Exploring the Potential of Wireless-enabled Multi-Chip AI Accelerators
Emmanuel Irabor, Mariam Musavi, Abhijit Das, Sergi Abadal
TL;DR
The paper examines inter-chiplet data movement bottlenecks (NoP) in scalable multi-chip AI accelerators and proposes wireless interconnects as a flexible complement to wired NoP. It extends the GEMINI workload-mapping framework with a wireless channel to evaluate how wireless links can alleviate bottlenecks for optimally mapped workloads. Through a wireless-enabled extension, decision criteria, and simulator modifications, the study demonstrates that wireless interconnects can deliver meaningful speedups, with performance gains sensitive to load-balancing between wired and wireless planes. The work highlights a viable path to increase throughput and versatility in chiplet-based AI accelerators and informs future design choices for wireless versus wired interconnect trade-offs.
Abstract
The insatiable appetite of Artificial Intelligence (AI) workloads for computing power is pushing the industry to develop faster and more efficient accelerators.
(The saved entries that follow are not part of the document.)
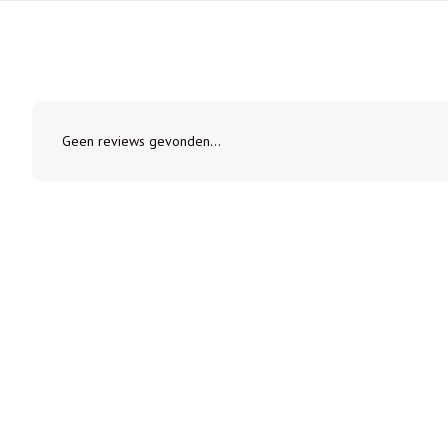
Geen reviews gevonden...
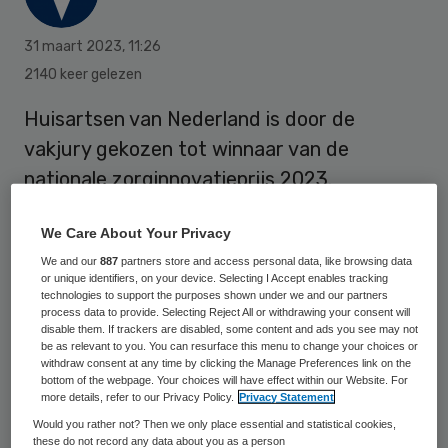
31 maart 2023
,
11:26
2140 keer gelezen
Huisartsen van Nederland is door de
vakjury gekozen tot winnaar van de
nationale zorginnovatieprijs 2023.
Huisartsen van Nederland biedt een
We Care About Your Privacy
managementsysteem, waarmee triage- en
We and our
887
partners store and access personal data, like browsing data
praktijkprocessen verbeterd kunnen
or unique identifiers, on your device. Selecting I Accept enables tracking
worden. De publieksprijs ging naar Momo
technologies to support the purposes shown under we and our partners
process data to provide. Selecting Reject All or withdrawing your consent will
Medical.
disable them. If trackers are disabled, some content and ads you see may not
be as relevant to you. You can resurface this menu to change your choices or
withdraw consent at any time by clicking the Manage Preferences link on the
bottom of the webpage. Your choices will have effect within our Website. For
De nationale zorginnovatieprijs geeft
more details, refer to our Privacy Policy.
Privacy Statement
innovatieve ondernemingen de kans om
Would you rather not? Then we only place essential and statistical cookies,
these do not record any data about you as a person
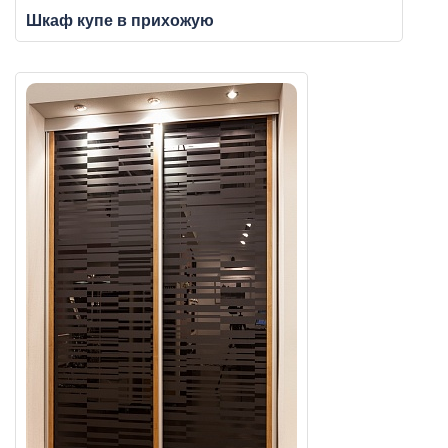
Шкаф купе в прихожую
The rigidity of custom hardware, however, conflicts with the need for scalable and versatile architectures capable of catering to the needs of the evolving and heterogeneous pool of Machine Learning (ML) models in the literature. In this context, multi-chiplet architectures assembling multiple (perhaps heterogeneous) accelerators are an appealing option that is unfortunately hindered by the still rigid and inefficient chip-to-chip interconnects. In this paper, we explore the potential of wireless technology as a complement to existing wired interconnects in this multi-chiplet approach. Using an evaluation framework from the state-of-the-art, we show that wireless interconnects can lead to speedups of 10% on average and 20% maximum. We also highlight the importance of load balancing between the wired and wireless interconnects, which will be further explored in future work.